─── Provided passage ───

Quebec French replaces tense vowels (/i, y, u/) with their lax ([ɪ, ʏ, ʊ]) equivalents when the vowels are both short (e.g. except before /ʁ/, /ʒ/, /z/ and /v/, but the vowel /y/ is pronounced [ʏː] before /ʁ/) and only in closed syllables. This means that the masculine and feminine adjectives petit and petite ([pøti] and [pøtit] in France) are [pœ̈t͡si] and [pœ̈t͡sɪt] in Quebec. The same goes with /y/ → [ʏ] and /u/ → [ʊ]. In some areas, notably Beauce, Saguenay–Lac-Saint-Jean and (to a lesser extent) Quebec City and the surrounding region, even long tense vowels may be laxed.

─── Source material ───

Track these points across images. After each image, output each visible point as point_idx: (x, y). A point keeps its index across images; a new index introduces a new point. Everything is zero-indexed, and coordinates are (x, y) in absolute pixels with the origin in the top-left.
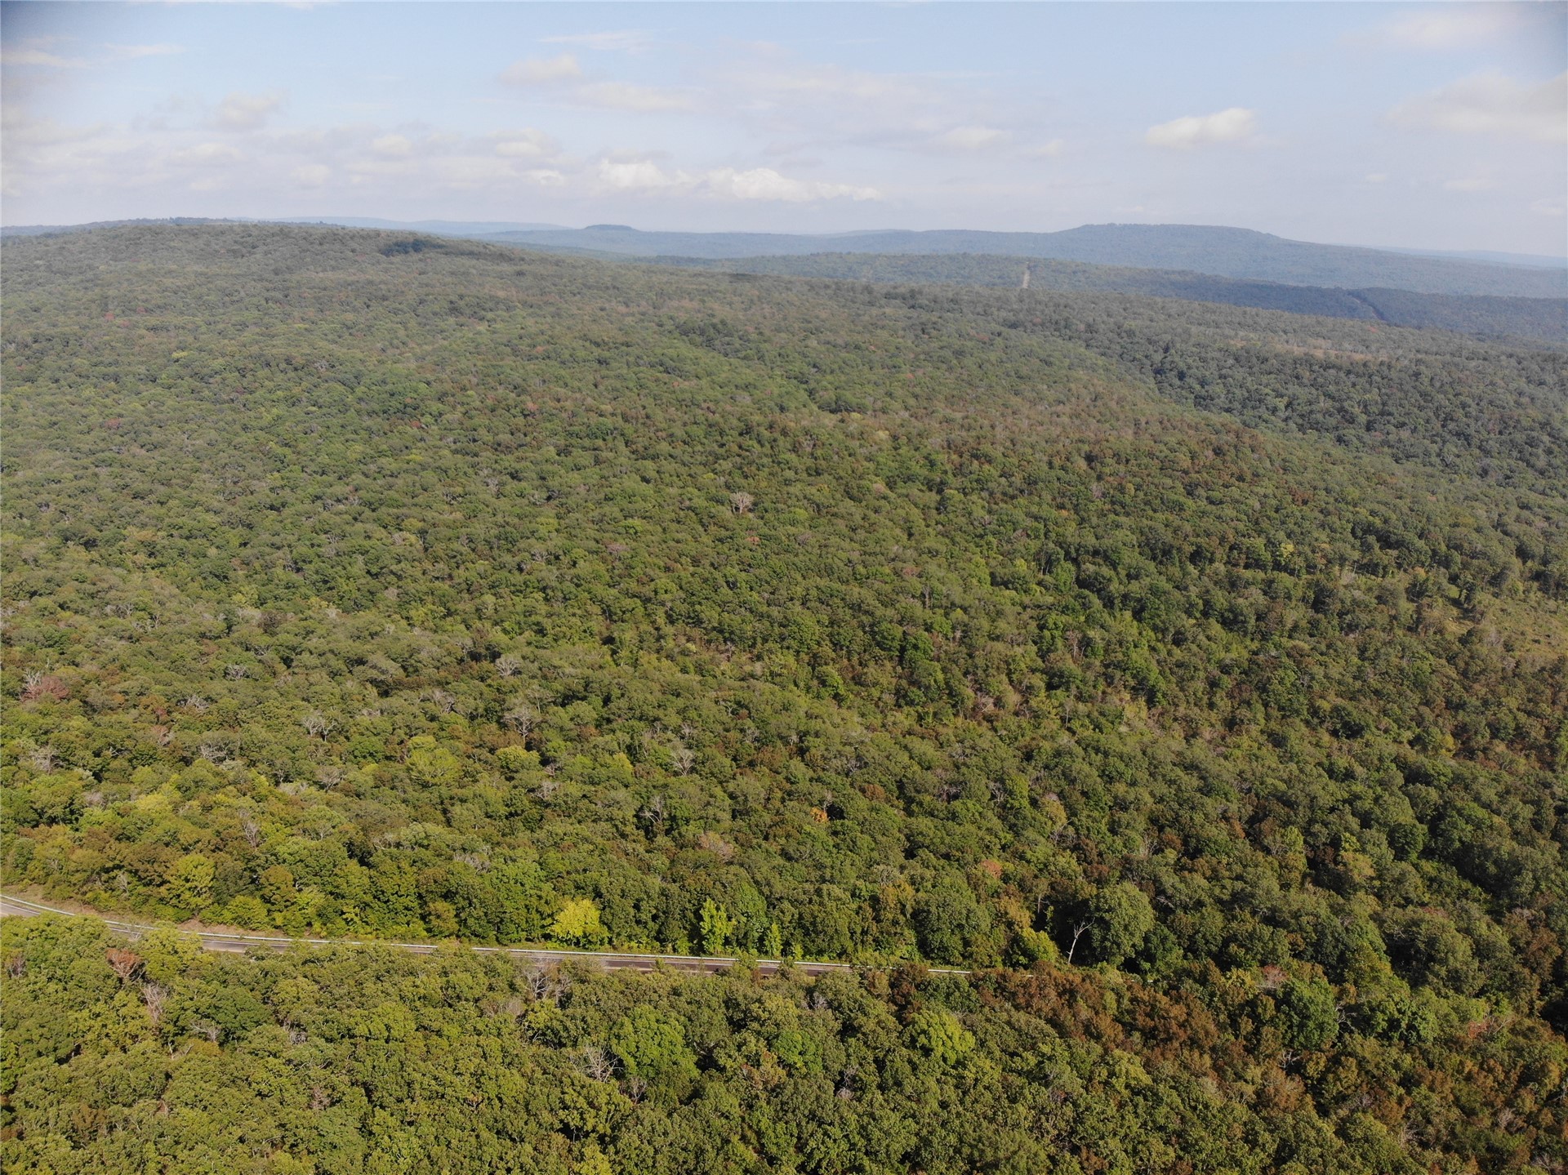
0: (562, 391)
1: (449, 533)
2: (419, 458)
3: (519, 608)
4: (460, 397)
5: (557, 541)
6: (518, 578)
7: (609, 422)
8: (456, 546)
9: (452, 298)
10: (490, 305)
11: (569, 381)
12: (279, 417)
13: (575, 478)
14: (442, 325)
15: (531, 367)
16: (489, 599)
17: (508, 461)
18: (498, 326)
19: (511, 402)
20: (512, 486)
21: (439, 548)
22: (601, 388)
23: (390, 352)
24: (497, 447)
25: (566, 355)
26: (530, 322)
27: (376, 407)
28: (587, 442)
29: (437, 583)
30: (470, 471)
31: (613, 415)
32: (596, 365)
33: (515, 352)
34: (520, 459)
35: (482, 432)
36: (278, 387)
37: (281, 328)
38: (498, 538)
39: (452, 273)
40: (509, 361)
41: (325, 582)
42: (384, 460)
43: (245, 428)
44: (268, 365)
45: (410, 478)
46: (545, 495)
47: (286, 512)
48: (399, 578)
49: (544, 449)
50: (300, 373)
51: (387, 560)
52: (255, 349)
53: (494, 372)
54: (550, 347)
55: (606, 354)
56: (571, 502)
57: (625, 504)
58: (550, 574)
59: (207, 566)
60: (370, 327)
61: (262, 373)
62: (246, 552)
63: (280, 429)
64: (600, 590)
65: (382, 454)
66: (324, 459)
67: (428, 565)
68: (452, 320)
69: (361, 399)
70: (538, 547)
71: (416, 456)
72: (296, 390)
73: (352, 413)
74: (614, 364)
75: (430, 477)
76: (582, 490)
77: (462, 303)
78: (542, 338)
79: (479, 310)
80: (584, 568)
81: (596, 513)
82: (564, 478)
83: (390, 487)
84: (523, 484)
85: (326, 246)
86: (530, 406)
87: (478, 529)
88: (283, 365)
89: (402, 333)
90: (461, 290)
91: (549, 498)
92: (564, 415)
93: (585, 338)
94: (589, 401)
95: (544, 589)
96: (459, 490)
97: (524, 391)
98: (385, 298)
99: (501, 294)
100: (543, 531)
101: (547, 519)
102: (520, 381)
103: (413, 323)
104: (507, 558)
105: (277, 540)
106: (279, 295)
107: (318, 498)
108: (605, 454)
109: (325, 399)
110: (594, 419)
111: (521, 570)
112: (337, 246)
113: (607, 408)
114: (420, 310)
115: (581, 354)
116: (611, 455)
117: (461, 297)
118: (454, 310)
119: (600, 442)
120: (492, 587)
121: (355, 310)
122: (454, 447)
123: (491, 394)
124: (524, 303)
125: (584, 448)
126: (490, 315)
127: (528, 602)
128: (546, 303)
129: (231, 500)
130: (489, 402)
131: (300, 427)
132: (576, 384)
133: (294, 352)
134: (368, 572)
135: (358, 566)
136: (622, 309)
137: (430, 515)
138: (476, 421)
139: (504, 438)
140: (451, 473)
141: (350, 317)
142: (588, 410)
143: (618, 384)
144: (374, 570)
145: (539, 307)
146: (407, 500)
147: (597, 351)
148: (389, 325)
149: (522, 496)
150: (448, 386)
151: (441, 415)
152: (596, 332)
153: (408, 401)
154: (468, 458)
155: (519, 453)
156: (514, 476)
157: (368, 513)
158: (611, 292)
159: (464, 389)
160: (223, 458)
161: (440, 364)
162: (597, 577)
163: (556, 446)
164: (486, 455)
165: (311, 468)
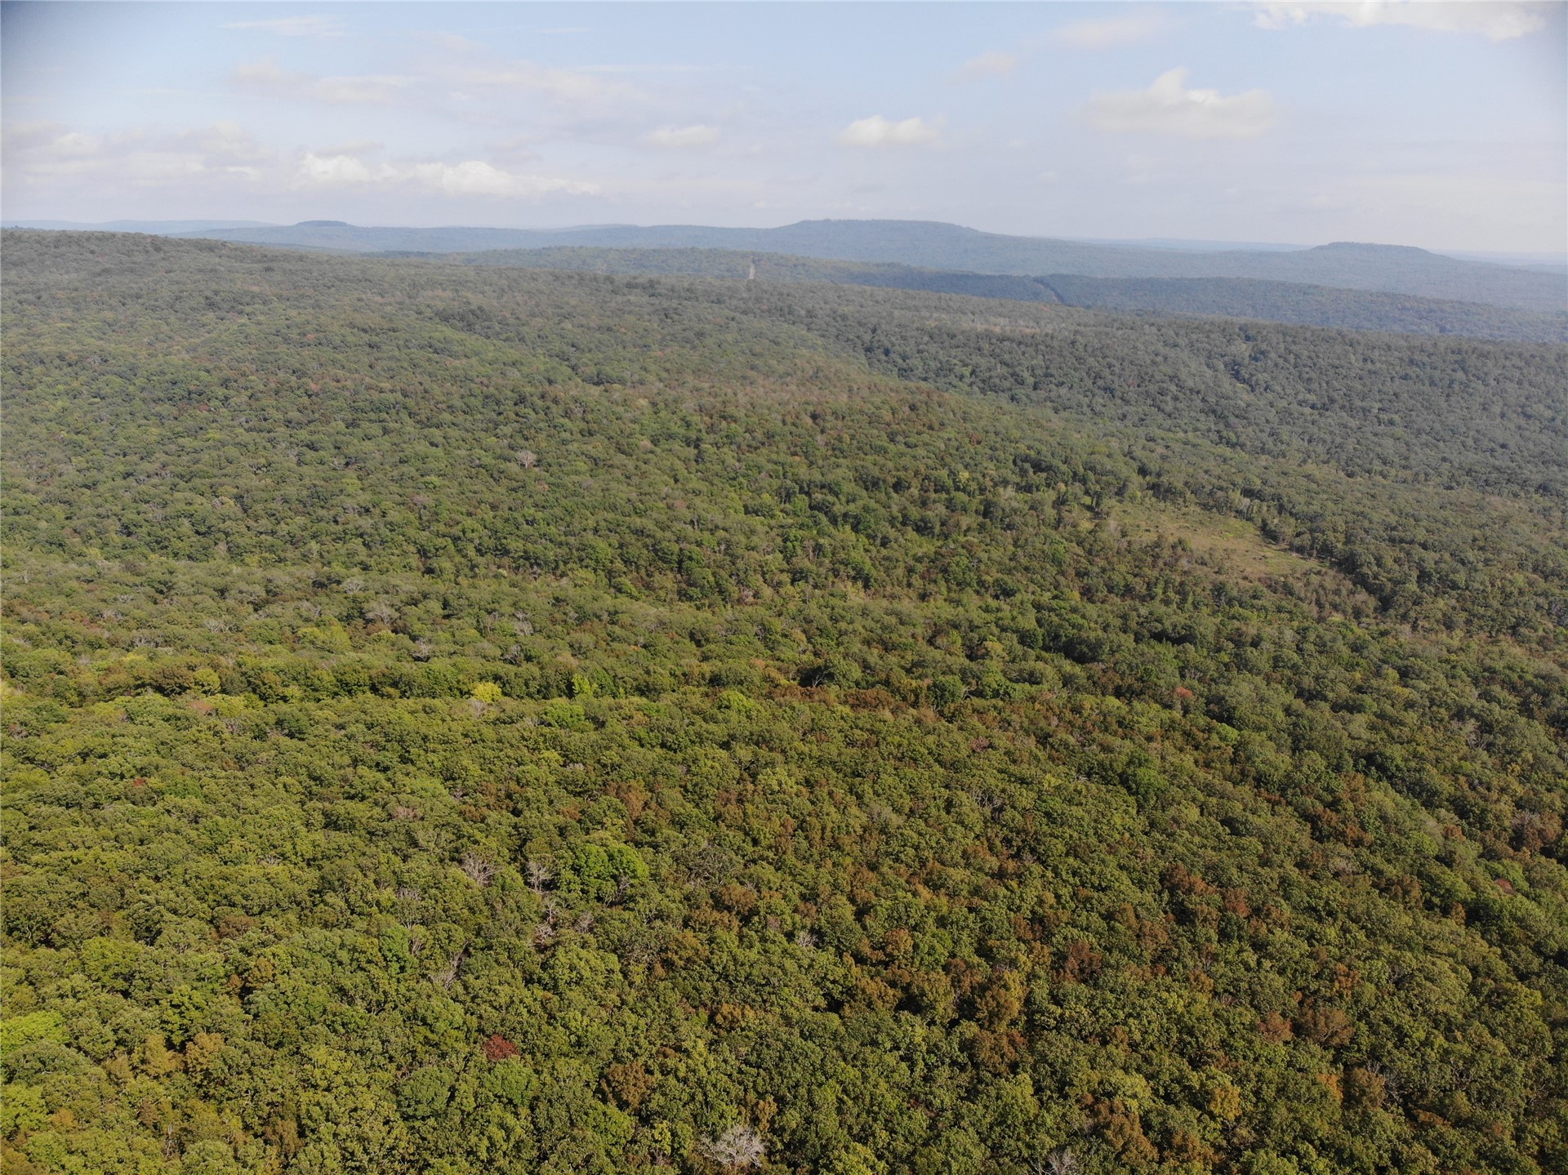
0: (340, 373)
1: (265, 495)
2: (217, 436)
3: (343, 551)
4: (242, 381)
5: (365, 498)
6: (333, 528)
7: (391, 398)
8: (273, 505)
9: (209, 293)
10: (247, 299)
11: (347, 365)
12: (64, 409)
13: (368, 446)
14: (204, 320)
15: (305, 352)
16: (314, 546)
17: (303, 435)
18: (261, 318)
19: (293, 384)
20: (310, 455)
21: (258, 508)
22: (378, 368)
23: (158, 345)
24: (288, 423)
25: (337, 340)
26: (294, 313)
27: (162, 395)
28: (373, 416)
29: (263, 537)
30: (268, 445)
31: (392, 391)
32: (367, 349)
33: (286, 340)
34: (312, 433)
35: (272, 411)
36: (57, 382)
37: (43, 328)
38: (311, 496)
39: (200, 271)
40: (283, 348)
41: (158, 543)
42: (180, 440)
43: (34, 420)
44: (42, 362)
45: (214, 454)
46: (343, 462)
47: (101, 488)
48: (227, 534)
49: (333, 424)
50: (76, 369)
51: (213, 520)
52: (24, 348)
53: (271, 358)
54: (321, 335)
55: (375, 339)
56: (370, 465)
57: (419, 464)
58: (366, 523)
59: (42, 537)
60: (132, 324)
61: (38, 369)
62: (75, 523)
63: (70, 419)
64: (411, 532)
65: (178, 435)
66: (122, 441)
67: (251, 523)
68: (211, 315)
69: (143, 389)
70: (349, 503)
71: (213, 434)
72: (75, 384)
73: (137, 402)
74: (384, 347)
75: (232, 452)
76: (378, 455)
77: (218, 298)
78: (309, 328)
79: (237, 304)
80: (394, 516)
81: (395, 473)
82: (355, 446)
83: (197, 462)
84: (322, 453)
85: (63, 249)
86: (313, 387)
87: (291, 490)
88: (57, 362)
89: (165, 328)
90: (214, 287)
91: (347, 464)
92: (347, 393)
93: (352, 325)
94: (367, 379)
95: (361, 536)
96: (263, 461)
97: (304, 374)
98: (138, 297)
99: (255, 289)
100: (350, 489)
101: (350, 478)
102: (298, 365)
103: (172, 319)
104: (321, 512)
105: (101, 511)
106: (31, 297)
107: (128, 475)
108: (392, 425)
109: (106, 390)
110: (375, 396)
111: (336, 522)
112: (75, 248)
113: (386, 385)
114: (178, 306)
115: (350, 339)
116: (398, 426)
117: (216, 293)
118: (211, 305)
119: (384, 415)
120: (314, 537)
121: (112, 308)
122: (246, 426)
123: (273, 378)
124: (280, 297)
125: (370, 421)
126: (248, 309)
127: (350, 545)
128: (302, 296)
129: (41, 480)
130: (273, 385)
131: (89, 416)
132: (353, 366)
133: (65, 349)
134: (197, 532)
135: (186, 526)
136: (378, 299)
137: (241, 482)
138: (264, 402)
139: (294, 415)
140: (252, 448)
141: (109, 315)
142: (368, 388)
143: (394, 365)
144: (203, 529)
145: (296, 299)
146: (216, 471)
147: (366, 337)
148: (150, 321)
149: (322, 463)
150: (228, 373)
151: (227, 398)
152: (359, 319)
153: (192, 388)
154: (264, 434)
155: (312, 427)
156: (312, 447)
157: (182, 484)
158: (364, 284)
159: (244, 375)
160: (24, 446)
161: (215, 354)
162: (408, 523)
163: (343, 420)
164: (282, 430)
165: (112, 451)
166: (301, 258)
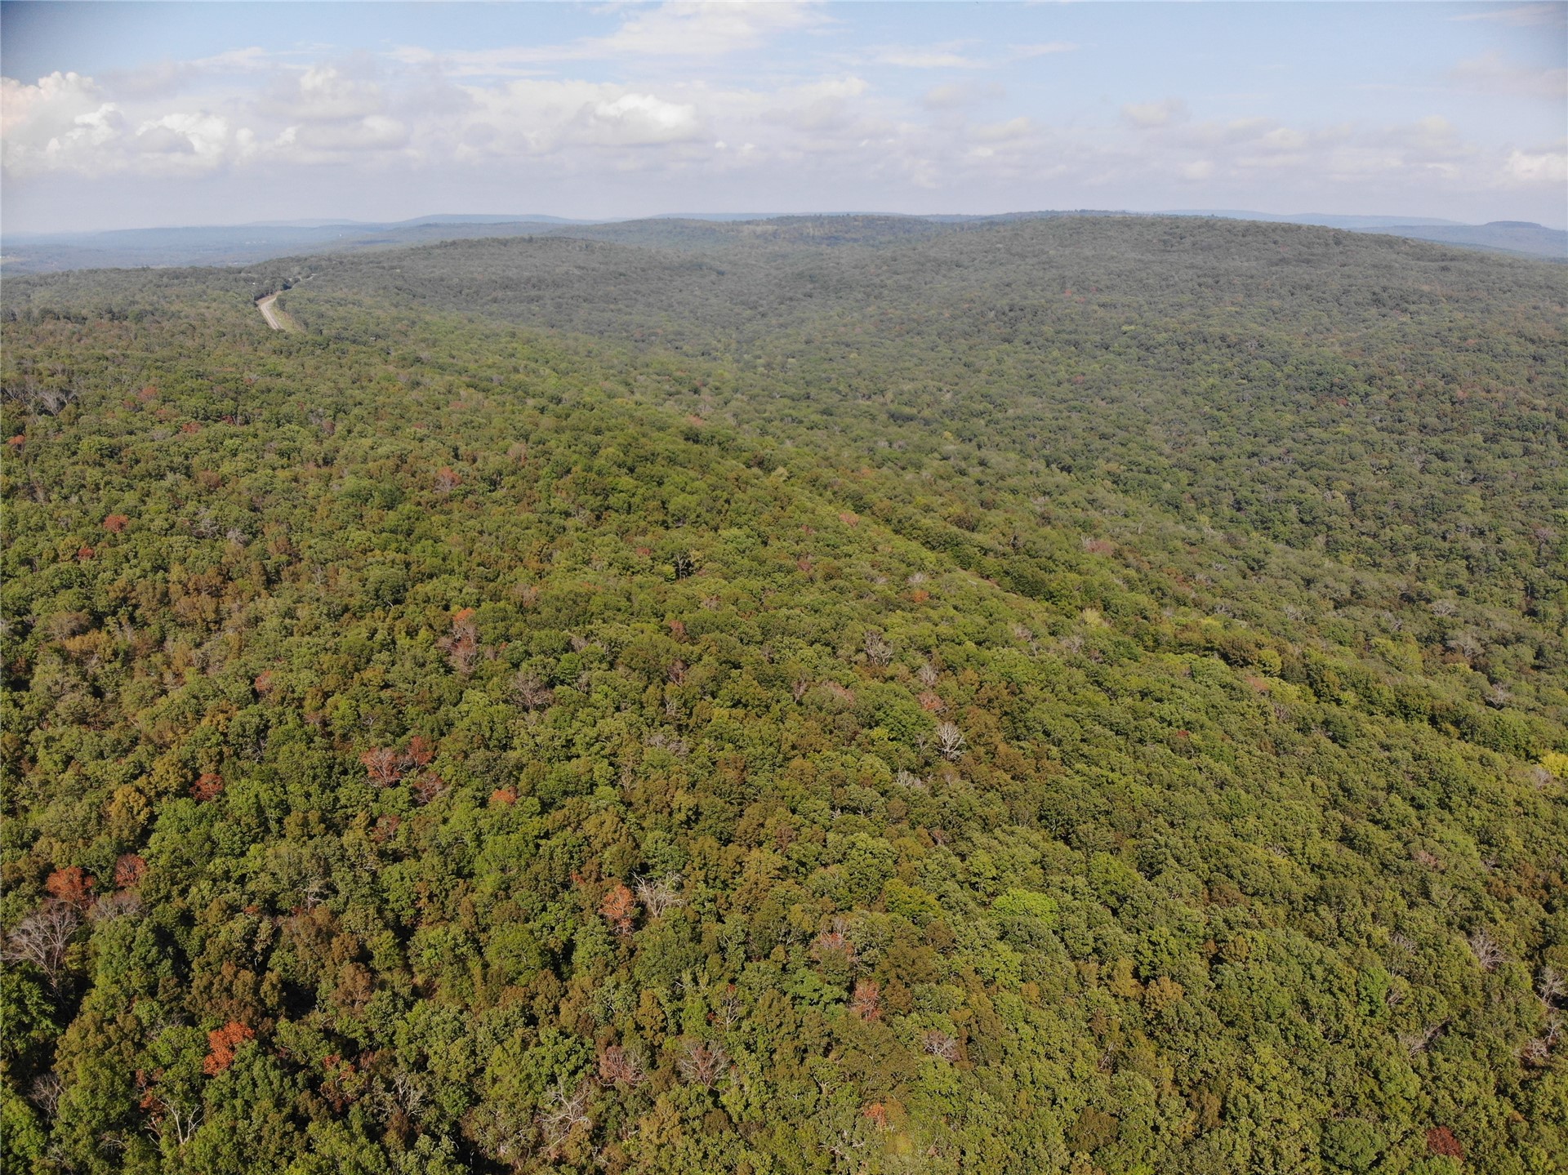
0: (1493, 383)
1: (1378, 497)
2: (1347, 431)
3: (1442, 570)
4: (1387, 380)
5: (1483, 519)
6: (1440, 543)
7: (1542, 416)
8: (1383, 509)
9: (1377, 289)
10: (1415, 298)
11: (1502, 374)
12: (1213, 386)
13: (1503, 464)
14: (1366, 315)
15: (1461, 358)
16: (1413, 557)
17: (1435, 442)
18: (1424, 318)
19: (1440, 389)
20: (1437, 464)
21: (1368, 508)
22: (1537, 383)
23: (1315, 336)
24: (1423, 428)
25: (1499, 349)
26: (1459, 315)
27: (1305, 384)
28: (1517, 433)
29: (1364, 538)
30: (1396, 447)
31: (1545, 410)
32: (1531, 361)
33: (1444, 343)
34: (1445, 442)
35: (1409, 414)
36: (1214, 361)
37: (1214, 310)
38: (1426, 507)
39: (1375, 266)
40: (1439, 351)
41: (1262, 522)
42: (1311, 430)
43: (1185, 392)
44: (1205, 341)
45: (1339, 448)
46: (1470, 477)
47: (1226, 463)
48: (1329, 528)
49: (1471, 435)
50: (1234, 351)
51: (1320, 512)
52: (1193, 326)
53: (1423, 360)
54: (1483, 341)
55: (1544, 352)
56: (1498, 485)
57: (1555, 494)
58: (1476, 546)
59: (1163, 497)
60: (1295, 313)
61: (1200, 347)
62: (1195, 490)
63: (1216, 396)
64: (1524, 566)
65: (1310, 424)
66: (1257, 423)
67: (1356, 522)
68: (1374, 311)
69: (1289, 376)
70: (1464, 521)
71: (1344, 428)
72: (1229, 364)
73: (1281, 387)
74: (1550, 362)
75: (1358, 448)
76: (1510, 477)
77: (1385, 295)
78: (1472, 332)
79: (1402, 302)
80: (1510, 544)
81: (1524, 499)
82: (1489, 463)
83: (1320, 453)
84: (1450, 464)
85: (1250, 238)
86: (1460, 394)
87: (1406, 497)
88: (1218, 342)
89: (1325, 320)
90: (1384, 282)
91: (1474, 480)
92: (1494, 406)
93: (1520, 335)
94: (1522, 394)
95: (1467, 558)
96: (1386, 462)
97: (1454, 380)
98: (1308, 287)
99: (1426, 288)
100: (1469, 507)
101: (1473, 497)
102: (1449, 370)
103: (1335, 312)
104: (1432, 525)
105: (1221, 484)
106: (1210, 281)
107: (1254, 454)
108: (1535, 446)
109: (1255, 373)
110: (1526, 412)
111: (1444, 538)
112: (1261, 238)
113: (1541, 403)
114: (1343, 300)
115: (1515, 348)
116: (1542, 448)
117: (1385, 289)
118: (1377, 301)
119: (1529, 434)
120: (1416, 549)
121: (1280, 297)
122: (1379, 425)
123: (1419, 380)
124: (1449, 298)
125: (1512, 438)
126: (1413, 308)
127: (1451, 566)
128: (1474, 299)
129: (1177, 447)
130: (1417, 387)
131: (1234, 396)
132: (1509, 377)
133: (1228, 332)
134: (1302, 520)
135: (1293, 512)
136: (1557, 309)
137: (1358, 480)
138: (1404, 403)
139: (1432, 420)
140: (1378, 447)
141: (1276, 303)
142: (1521, 403)
143: (1555, 380)
144: (1308, 518)
145: (1466, 302)
146: (1336, 465)
147: (1532, 348)
148: (1314, 312)
149: (1447, 474)
150: (1376, 370)
151: (1367, 395)
152: (1530, 328)
153: (1336, 380)
154: (1396, 436)
155: (1447, 436)
156: (1441, 456)
157: (1301, 471)
158: (1546, 291)
159: (1391, 374)
160: (1170, 415)
161: (1367, 350)
162: (1524, 555)
163: (1483, 433)
164: (1414, 435)
165: (1245, 430)
166: (1482, 260)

───

Task instructions
[a] Duplicate the part of the Quebec French vowels passage starting at "Quebec French replaces" and ending at "may be laxed.".
[b] Rewrite the rows starting at the first row and ending at the line that contains "60: (370, 327)", with "top-left" changed to "upper-left" and everything else unchanged. Give only those rows, and leave out the pictures.

Answers to each task
[a]
Quebec French replaces tense vowels (/i, y, u/) with their lax ([ɪ, ʏ, ʊ]) equivalents when the vowels are both short (e.g. except before /ʁ/, /ʒ/, /z/ and /v/, but the vowel /y/ is pronounced [ʏː] before /ʁ/) and only in closed syllables. This means that the masculine and feminine adjectives petit and petite ([pøti] and [pøtit] in France) are [pœ̈t͡si] and [pœ̈t͡sɪt] in Quebec. The same goes with /y/ → [ʏ] and /u/ → [ʊ]. In some areas, notably Beauce, Saguenay–Lac-Saint-Jean and (to a lesser extent) Quebec City and the surrounding region, even long tense vowels may be laxed.

[b]
Track these points across images. After each image, output each visible point as point_idx: (x, y). A point keeps its index across images; a new index introduces a new point. Everything is zero-indexed, and coordinates are (x, y) in absolute pixels with the origin in the upper-left.
0: (562, 391)
1: (449, 533)
2: (419, 458)
3: (519, 608)
4: (460, 397)
5: (557, 541)
6: (518, 578)
7: (609, 422)
8: (456, 546)
9: (452, 298)
10: (490, 305)
11: (569, 381)
12: (279, 417)
13: (575, 478)
14: (442, 325)
15: (531, 367)
16: (489, 599)
17: (508, 461)
18: (498, 326)
19: (511, 402)
20: (512, 486)
21: (439, 548)
22: (601, 388)
23: (390, 352)
24: (497, 447)
25: (566, 355)
26: (530, 322)
27: (376, 407)
28: (587, 442)
29: (437, 583)
30: (470, 471)
31: (613, 415)
32: (596, 365)
33: (515, 352)
34: (520, 459)
35: (482, 432)
36: (278, 387)
37: (281, 328)
38: (498, 538)
39: (452, 273)
40: (509, 361)
41: (325, 582)
42: (384, 460)
43: (245, 428)
44: (268, 365)
45: (410, 478)
46: (545, 495)
47: (286, 512)
48: (399, 578)
49: (544, 449)
50: (300, 373)
51: (387, 560)
52: (255, 349)
53: (494, 372)
54: (550, 347)
55: (606, 354)
56: (571, 502)
57: (625, 504)
58: (550, 574)
59: (207, 566)
60: (370, 327)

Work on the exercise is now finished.